Je forme le vœu que mes lecteurs ne se soient pas perdus dans ce récit dont la forme autant que le fond nous ramènent au réel politique du moment : c’est la pagaille politicienne de la IVème République dans les habits de la Vème. Les gens avertis connaissent le dénouement : une nouvelle combine ou bien une nouvelle scène. Les conditions objectives d’une dissolution s’approfondissent. Croire qu’une arme disponible ne servira jamais est une naïveté coupable.
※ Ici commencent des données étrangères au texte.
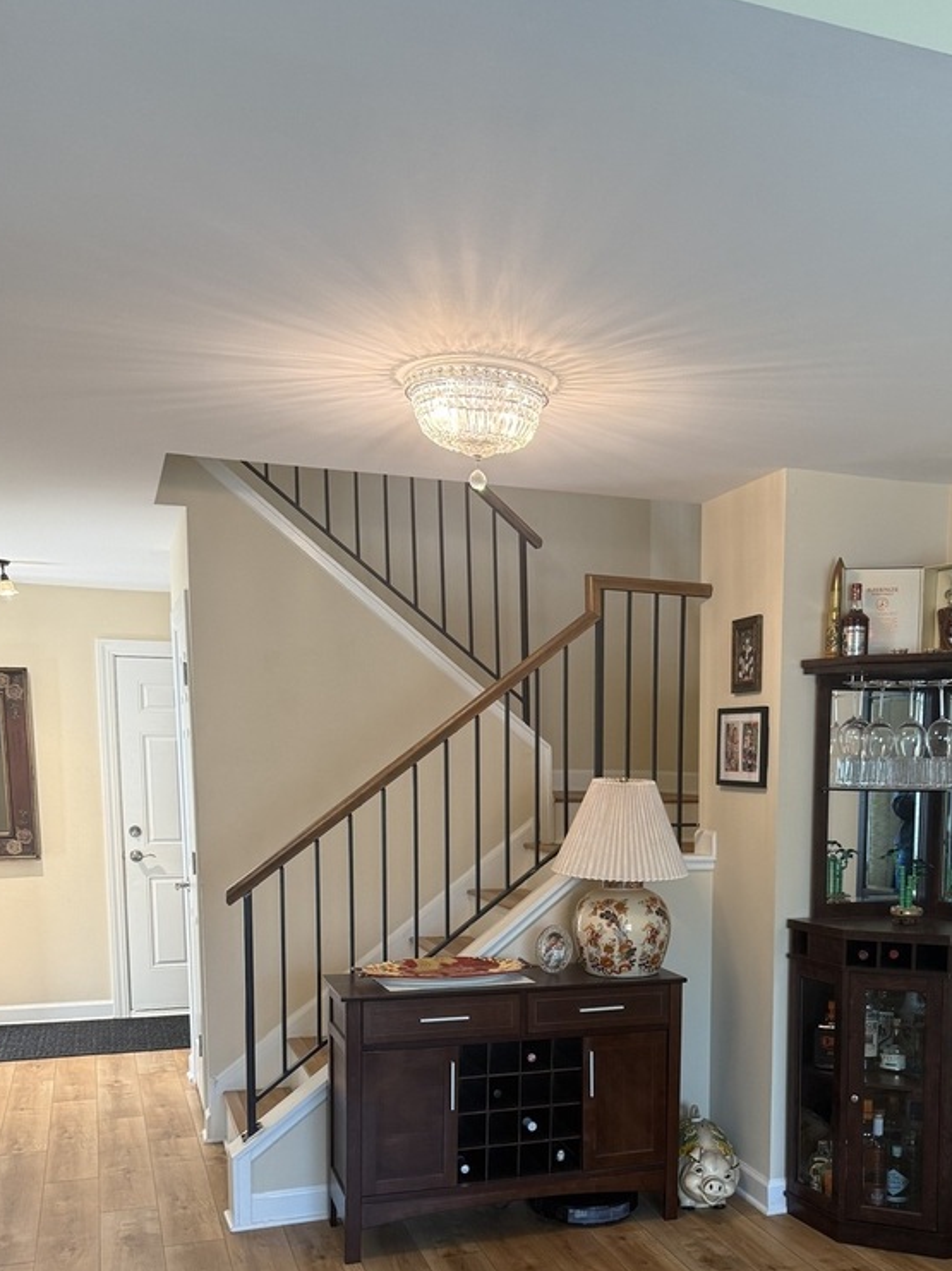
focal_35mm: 35
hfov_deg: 39.9
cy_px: 913
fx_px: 1285
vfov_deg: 51.0
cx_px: 672
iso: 160
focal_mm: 6.76
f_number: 1.78
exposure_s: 1/60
Vu de gauche, les exploits des diviseurs de la Nupes et des tireurs dans le dos de toutes les variétés ont détruit le dispositif issu de l’union aux législatives en 2022. La décision du PCF de mettre fin à la NUPES, le moratoire du PS et la sortie de son groupe parlementaire de la NUPES avaient déjà amplement émietté le front. A présent les prises de position de la gauche d’avant aussi bien sur la retraite à 64 ans, les révoltes urbaines et le conflit Israël-Palestine ont miné leur écoute dans les bases populaires de la coalition. L’exploit des candidatures uniques du premier tour qui avait permis notre victoire est hors de portée. Ici, le pilonnage de la macronie a eu raison des pauvres en volonté de résistance. Il est donc urgent de reconstituer un dispositif fort et stable qui rendent possible et crédible la perspective d’un accès au pouvoir.